- What you should do
Reproduce exactly the lines of this material that begin at the line with "Masonry Tools (5)" and end at the line with "Temple Association of", both included. Omit the pictures and everything else.

- Data section
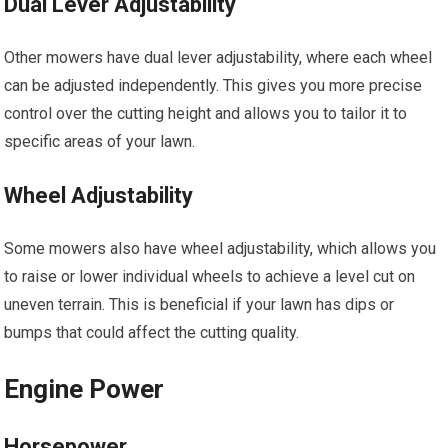
Dual Lever Adjustability
Other mowers have dual lever adjustability, where each wheel
can be adjusted independently. This gives you more precise
control over the cutting height and allows you to tailor it to
specific areas of your lawn.
Wheel Adjustability
Some mowers also have wheel adjustability, which allows you
to raise or lower individual wheels to achieve a level cut on
uneven terrain. This is beneficial if your lawn has dips or
bumps that could affect the cutting quality.
Engine Power
Horsepower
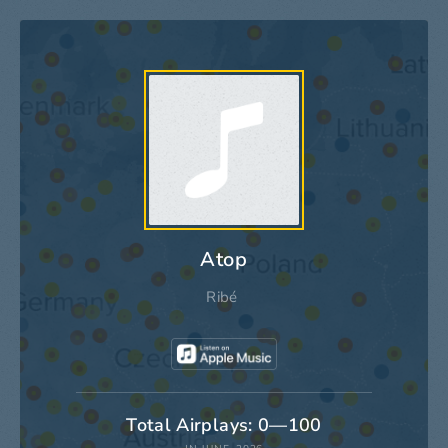
Atop
Ribé
Total Airplays: 0—100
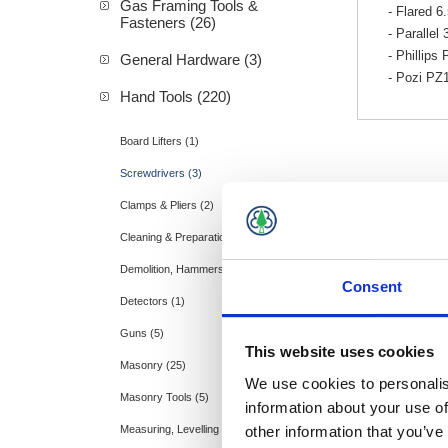
Gas Framing Tools &
- Flared 
Fasteners (26)
- Paralle
- Phillip
General Hardware (3)
- Pozi P
Hand Tools (220)
Board Lifters (1)
Screwdrivers (3)
Clamps & Pliers (2)
Cleaning & Preparation (20)
Demolition, Hammers & Cold Chisels (35)
Consent
Detectors (1)
Guns (5)
This website uses cookies
Masonry (25)
We use cookies to personalis
Masonry Tools (5)
information about your use of
other information that you’ve
Measuring, Levelling & Layout (28)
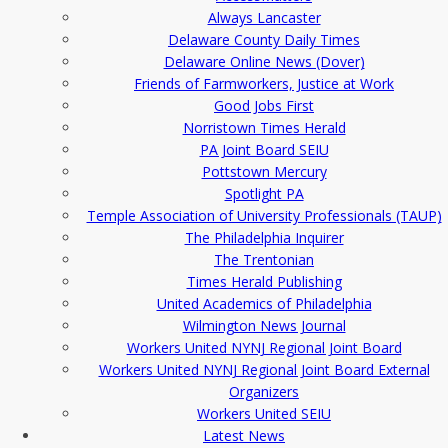
Always Lancaster
Delaware County Daily Times
Delaware Online News (Dover)
Friends of Farmworkers, Justice at Work
Good Jobs First
Norristown Times Herald
PA Joint Board SEIU
Pottstown Mercury
Spotlight PA
Temple Association of University Professionals (TAUP)
The Philadelphia Inquirer
The Trentonian
Times Herald Publishing
United Academics of Philadelphia
Wilmington News Journal
Workers United NYNJ Regional Joint Board
Workers United NYNJ Regional Joint Board External
Organizers
Workers United SEIU
Latest News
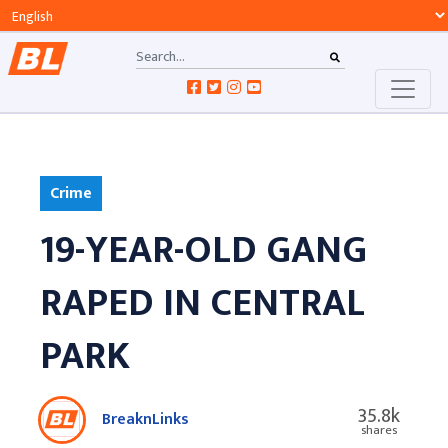
Crime
19-YEAR-OLD GANG
RAPED IN CENTRAL
PARK
35.8k
BreaknLinks
shares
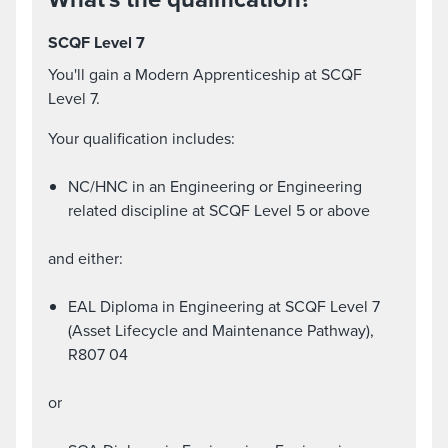
SCQF Level 7
You'll gain a Modern Apprenticeship at SCQF
Level 7.
Your qualification includes:
NC/HNC in an Engineering or Engineering
related discipline at SCQF Level 5 or above
and either:
EAL Diploma in Engineering at SCQF Level 7
(Asset Lifecycle and Maintenance Pathway),
R807 04
or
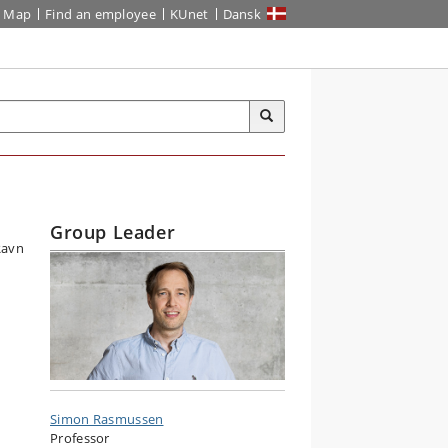
Map
Find an employee
KUnet
Dansk
Group Leader
Simon Rasmussen
Professor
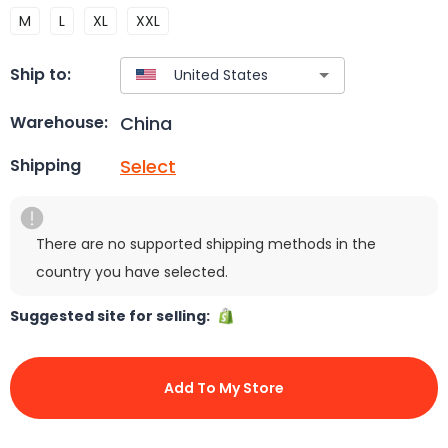
M
L
XL
XXL
Ship to:
China
Warehouse:
Select
Shipping
There are no supported shipping methods in the
country you have selected.
Suggested site for selling:
Add To My Store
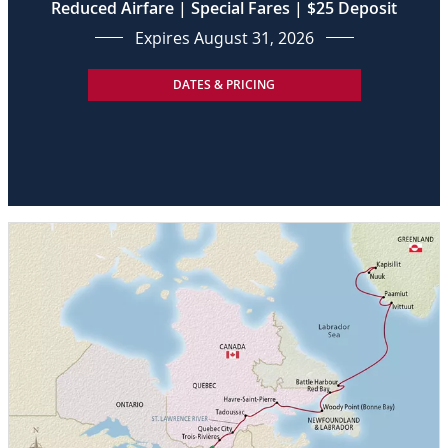
Reduced Airfare | Special Fares | $25 Deposit
Expires August 31, 2026
DATES & PRICING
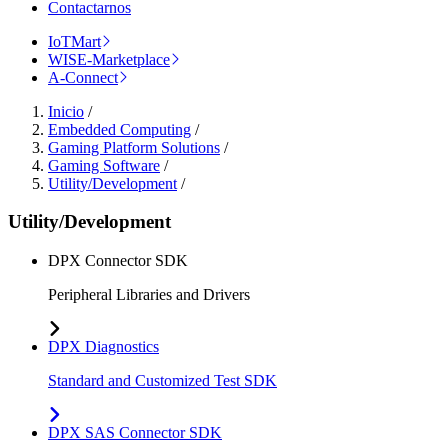
Contactarnos
IoTMart
WISE-Marketplace
A-Connect
Inicio
/
Embedded Computing
/
Gaming Platform Solutions
/
Gaming Software
/
Utility/Development
/
Utility/Development
DPX Connector SDK
Peripheral Libraries and Drivers
DPX Diagnostics
Standard and Customized Test SDK
DPX SAS Connector SDK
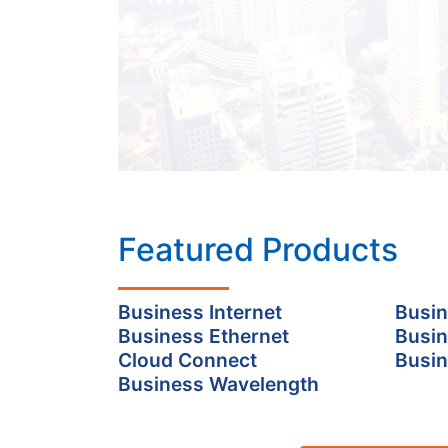
Featured Products
Business Internet
Busin
Business Ethernet
Busin
Cloud Connect
Busin
Business Wavelength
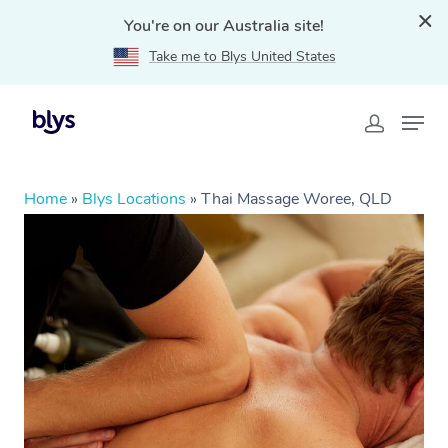
You're on our Australia site!
Take me to Blys United States
Home
»
Blys Locations
»
Thai Massage Woree, QLD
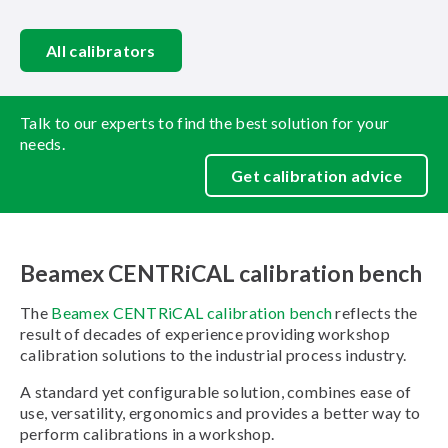
All calibrators
Talk to our experts to find the best solution for your
needs.
Get calibration advice
Beamex CENTRiCAL calibration bench
The
Beamex CENTRiCAL calibration bench
reflects the
result of decades of experience providing workshop
calibration solutions to the industrial process industry.
A standard yet configurable solution, combines ease of
use, versatility, ergonomics and provides a better way to
perform calibrations in a workshop.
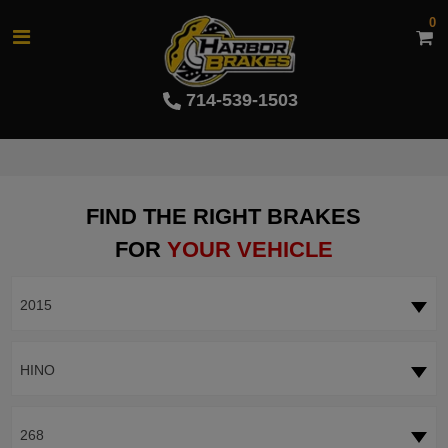
0
714-539-1503
FIND THE RIGHT BRAKES
FOR
YOUR VEHICLE
2015
HINO
268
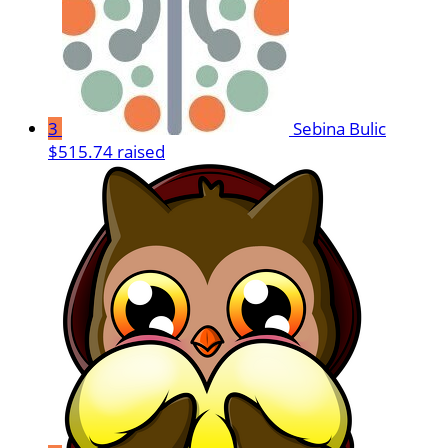
3
Sebina Bulic
$515.74 raised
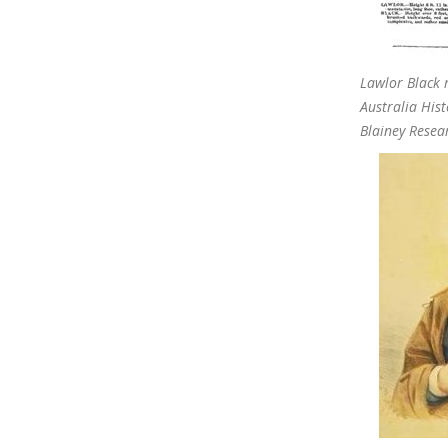
Lawlor Black 
Australia Hist
Blainey Resea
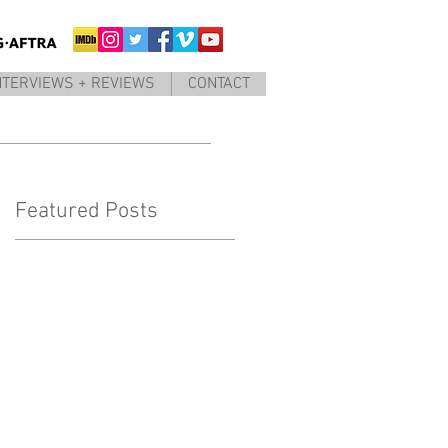
NTERVIEWS + REVIEWS
CONTACT
Featured Posts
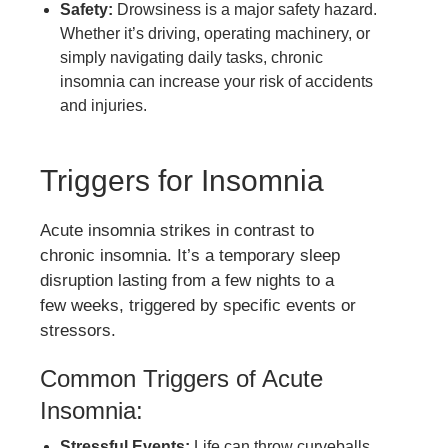
Safety:
Drowsiness is a major safety hazard.
Whether it’s driving, operating machinery, or
simply navigating daily tasks, chronic
insomnia can increase your risk of accidents
and injuries.
Triggers for Insomnia
Acute insomnia strikes in contrast to
chronic insomnia. It’s a temporary sleep
disruption lasting from a few nights to a
few weeks, triggered by specific events or
stressors.
Common Triggers of Acute
Insomnia:
Stressful Events:
Life can throw curveballs,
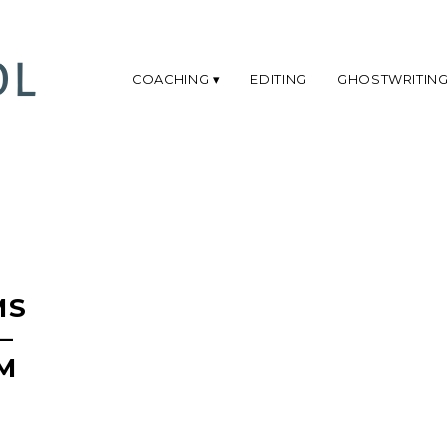
COACHING
EDITING
GHOSTWRITIN
MS
–
M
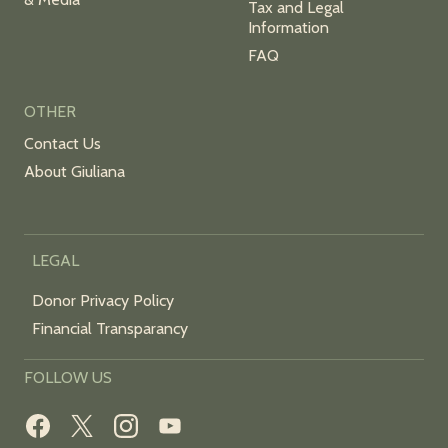
Tax and Legal
Information
FAQ
OTHER
Contact Us
About Giuliana
LEGAL
Donor Privacy Policy
Financial Transparancy
FOLLOW US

- Answer section
Masonry Tools (5)
information about your use of
other information that you’ve
Measuring, Levelling & Layout (28)
Always Lancaster
Delaware County Daily Times
Delaware Online News (Dover)
Friends of Farmworkers, Justice at Work
Good Jobs First
Norristown Times Herald
PA Joint Board SEIU
Pottstown Mercury
Spotlight PA
Temple Association of University Professionals (TAUP)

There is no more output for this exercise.